BEGIN TEXT

Family Literacy Fact Sheet

Family literacy refers to the many ways families develop and use literacy skills, from enjoying a storybook together, to playing word games, singing, writing to a relative or friend, sharing day-to-day tasks such as making a shopping list or using a recipe, and surfing the Internet.

 

Parents’ literacy skills and their ability to engage with their children in ways that encourage literacy at an early age have a lasting and far-reaching impact on children’s language development, future success in school and well being throughout their lives. Having a parent read aloud helps children learn listening, vocabulary and language skills, and develop imagination and creativity. Additionally, it’s important for adults to continue exercising their reading abilities at all stages of their lives.

 

  • 48 per cent of adult Canadians have low literacy skills that fall below high school equivalency and affect their ability to function at work and in their personal lives. 17 per cent function at the lowest level, where individuals may, for example, be unable to read the dosage instructions on a medicine bottle. (OECD Programme for the International Assessment of Adult Competencies*, 2013).

END TEXT
BEGIN DATASET ENTRIES

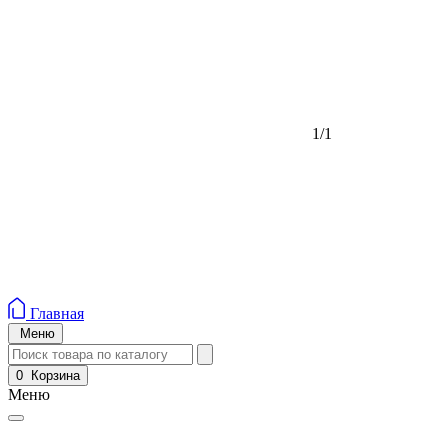
1/1
Главная
Меню
0
Корзина
Меню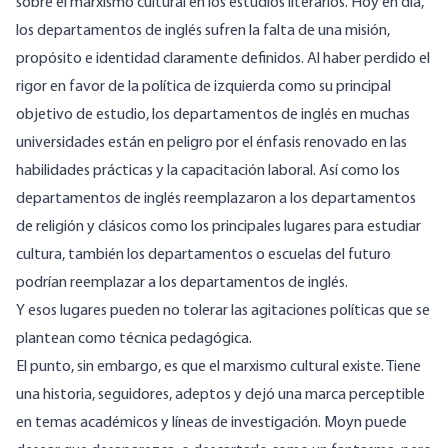
sobre el marxismo cultural en los estudios literarios. Hoy en día,
los departamentos de inglés sufren la falta de una misión,
propósito e identidad claramente definidos. Al haber perdido el
rigor en favor de la política de izquierda como su principal
objetivo de estudio, los departamentos de inglés en muchas
universidades están en peligro por el énfasis renovado en las
habilidades prácticas y la capacitación laboral. Así como los
departamentos de inglés reemplazaron a los departamentos
de religión y clásicos como los principales lugares para estudiar
cultura, también los departamentos o escuelas del futuro
podrían reemplazar a los departamentos de inglés.
Y esos lugares pueden no tolerar las agitaciones políticas que se
plantean como técnica pedagógica.
El punto, sin embargo, es que el marxismo cultural existe. Tiene
una historia, seguidores, adeptos y dejó una marca perceptible
en temas académicos y líneas de investigación. Moyn puede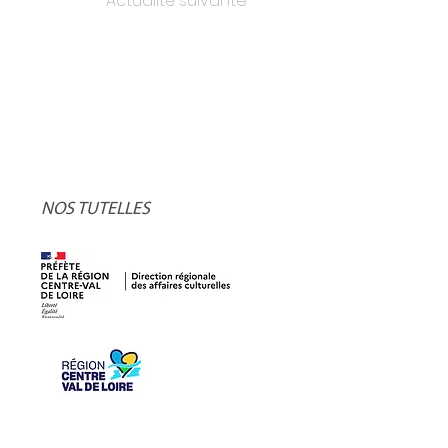
Actualité suivante
NOS TUTELLES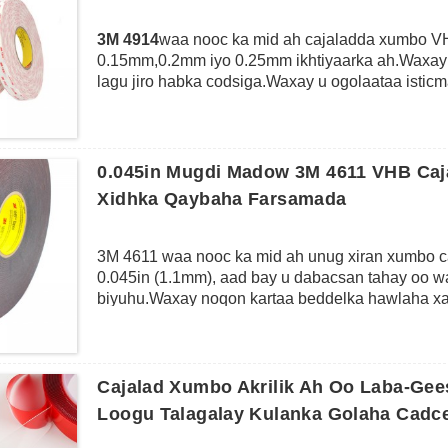
3M 4914
waa nooc ka mid ah cajaladda xumbo V
0.15mm,0.2mm iyo 0.25mm ikhtiyaarka ah.Waxay 
lagu jiro habka codsiga.Waxay u ogolaataa istic
ahayn in lagu shaqeeyo.Waxay leedahay iska caab
adkaysta ilaa 173 ℃ iyo heerkulka hawlgalka m
aad u deggan halka codsan on dibadda ama xaal
dareeraha ah, rivets, boolal iyo alxanka inta l
0.045in Mugdi Madow 3M 4611 VHB Caj
socodka wax soo saarka sida dhajinta shayga qu
Xidhka Qaybaha Farsamada
baabuurta, rakibaadda daaqada iyo albaabada iy
3M 4611 waa nooc ka mid ah unug xiran xumbo
0.045in (1.1mm), aad bay u dabacsan tahay oo w
biyuhu.Waxay noqon kartaa beddelka hawlaha xaba
guda jiro dhammaan noocyada kala duwan ee hab
ururinta, daaqada iyo albaabbada rakibo, alaabta
Cajalad Xumbo Akrilik Ah Oo Laba-Ge
Loogu Talagalay Kulanka Golaha Cadc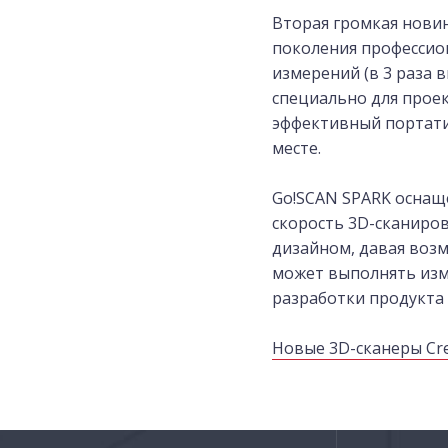
Вторая громкая новин
поколения профессио
измерений (в 3 раза 
специально для прое
эффективный портати
месте.
Go!SCAN SPARK оснащ
скорость 3D-сканиров
дизайном, давая воз
может выполнять изм
разработки продукта 
Новые 3D-сканеры Crea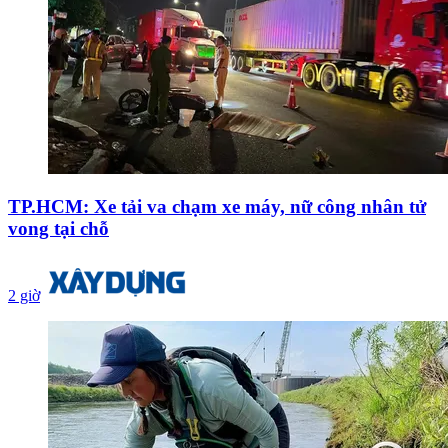
TP.HCM: Xe tải va chạm xe máy, nữ công nhân tử
vong tại chỗ
2 giờ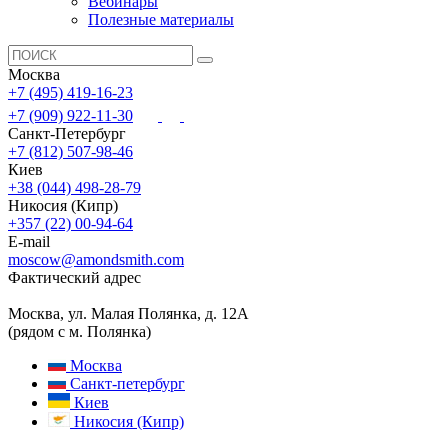
Вебинары
Полезные материалы
Москва
+7 (495) 419-16-23
+7 (909) 922-11-30
Санкт-Петербург
+7 (812) 507-98-46
Киев
+38 (044) 498-28-79
Никосия (Кипр)
+357 (22) 00-94-64
E-mail
moscow@amondsmith.com
Фактический адрес
Москва, ул. Малая Полянка, д. 12А
(рядом с м. Полянка)
Москва
Санкт-петербург
Киев
Никосия (Кипр)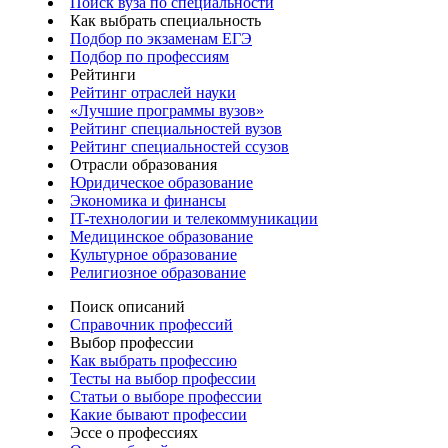
Поиск вуза по специальности
Как выбрать специальность
Подбор по экзаменам ЕГЭ
Подбор по профессиям
Рейтинги
Рейтинг отраслей науки
«Лучшие программы вузов»
Рейтинг специальностей вузов
Рейтинг специальностей ссузов
Отрасли образования
Юридическое образование
Экономика и финансы
IT-технологии и телекоммуникации
Медицинское образование
Культурное образование
Религиозное образование
Поиск описаний
Справочник профессий
Выбор профессии
Как выбрать профессию
Тесты на выбор профессии
Статьи о выборе профессии
Какие бывают профессии
Эссе о профессиях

END DATASET ENTRIES

[WHAT IS EXPECTED]
Could you copy out the whole family literacy fact sheet above, word for word?

[COMPLETED EXERCISE]
Family Literacy Fact Sheet

Family literacy refers to the many ways families develop and use literacy skills, from enjoying a storybook together, to playing word games, singing, writing to a relative or friend, sharing day-to-day tasks such as making a shopping list or using a recipe, and surfing the Internet.

 

Parents’ literacy skills and their ability to engage with their children in ways that encourage literacy at an early age have a lasting and far-reaching impact on children’s language development, future success in school and well being throughout their lives. Having a parent read aloud helps children learn listening, vocabulary and language skills, and develop imagination and creativity. Additionally, it’s important for adults to continue exercising their reading abilities at all stages of their lives.

 

  • 48 per cent of adult Canadians have low literacy skills that fall below high school equivalency and affect their ability to function at work and in their personal lives. 17 per cent function at the lowest level, where individuals may, for example, be unable to read the dosage instructions on a medicine bottle. (OECD Programme for the International Assessment of Adult Competencies*, 2013).